Intestinal transplantation (ITx) represents the only curative option for patients with irreversible intestinal failure. Nevertheless, its rejection rate surpasses that of other solid organ transplants due to the heightened immunological load of the gut. Regulatory T-cells (Tregs) are key players in the induction and maintenance of peripheral tolerance, suggesting their potential involvement in modulating host vs. graft responses after ITx. Thus, we investigated the association of Tregs with allograft outcomes in pediatric patients and in an experimental model of small bowel transplantation.

Our clinical and experimental findings underscore the association between Treg frequency and graft rejection after ITx, advocating for strategies that promote their expansion within the gut mucosa to enhance long-term outcomes.

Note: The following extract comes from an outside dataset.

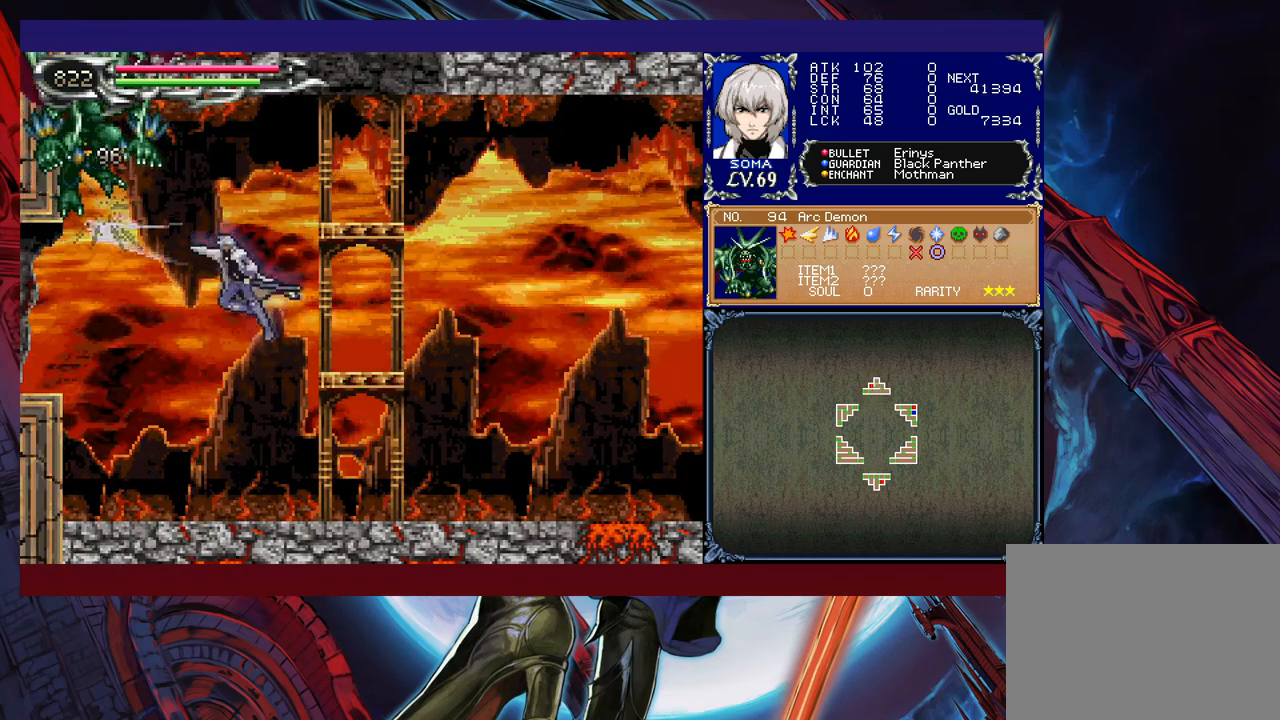
{"buttons": ["B", "R1"], "left_stick": "left", "events": [[367, "left_stick", "left"], [417, "B", "down"], [417, "R1", "down"]]}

Treg frequency in human samples was analyzed by Flow cytometry (CD4+CD25highCD127-, blood samples) and immunohistochemistry (FoxP3, graft samples). Experimental allogenic-heterotopic small bowel transplantation was performed in rats and animals divided into 3 groups: non-immunosuppressant treatment, rapamycin (2 mg/kg), and tacrolimus (0.6 mg/kg) treatment. Acute cellular rejection (ACR) was diagnosed based on clinical and histological findings, graft gene expression of pro- and anti-inflammatory mediators assessed by RT-qPCR, serum IL-6 and IL-10 levels by Luminex, and Treg frequency analyzed by flow cytometry (CD4+CD25highFoxP3+).

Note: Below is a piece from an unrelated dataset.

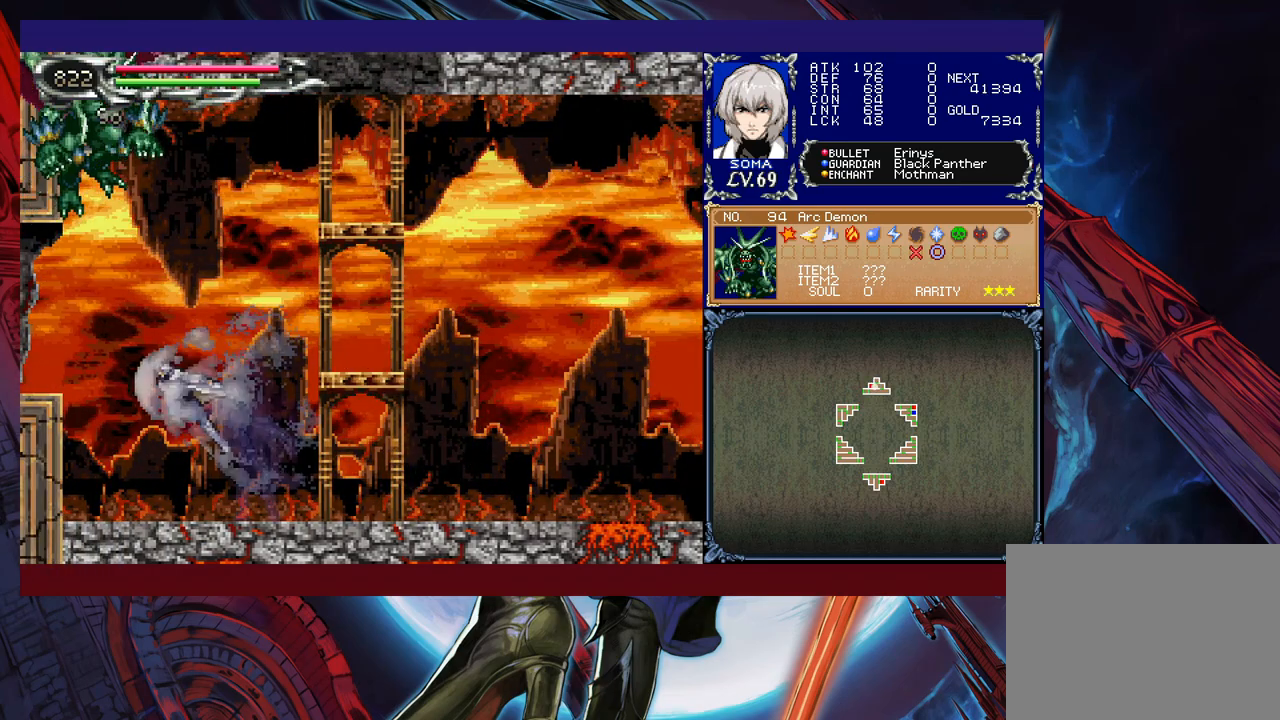
{"buttons": ["R1"], "left_stick": "right", "events": [[217, "B", "up"], [300, "left_stick", "right"]]}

Blood samples from patients undergoing ACR exhibited a significant reduction in the Treg number compared to those with normo-functional grafts. Similarly, a diminished number of FoxP3+ cells was observed in mucosa samples with ACR. In the experimental model, rapamycin-treated animals displayed clinical and histological findings resembling those not receiving immunosuppression treatment. Notably, ACR correlated with a high CD8/CD4 ratio, loss of T-cell chimerism, mRNA upregulation of pro-inflammatory genes and diminished graft Treg frequency. In contrast, tacrolimus treatment prevented ACR and facilitate blood and graft Treg expansion. Remarkably, recipients who achieved Treg expansion within the graft remained free of ACR even after discontinuation of the immunosuppressant treatment and this phenomenon was associated with increased levels of serum IL-10.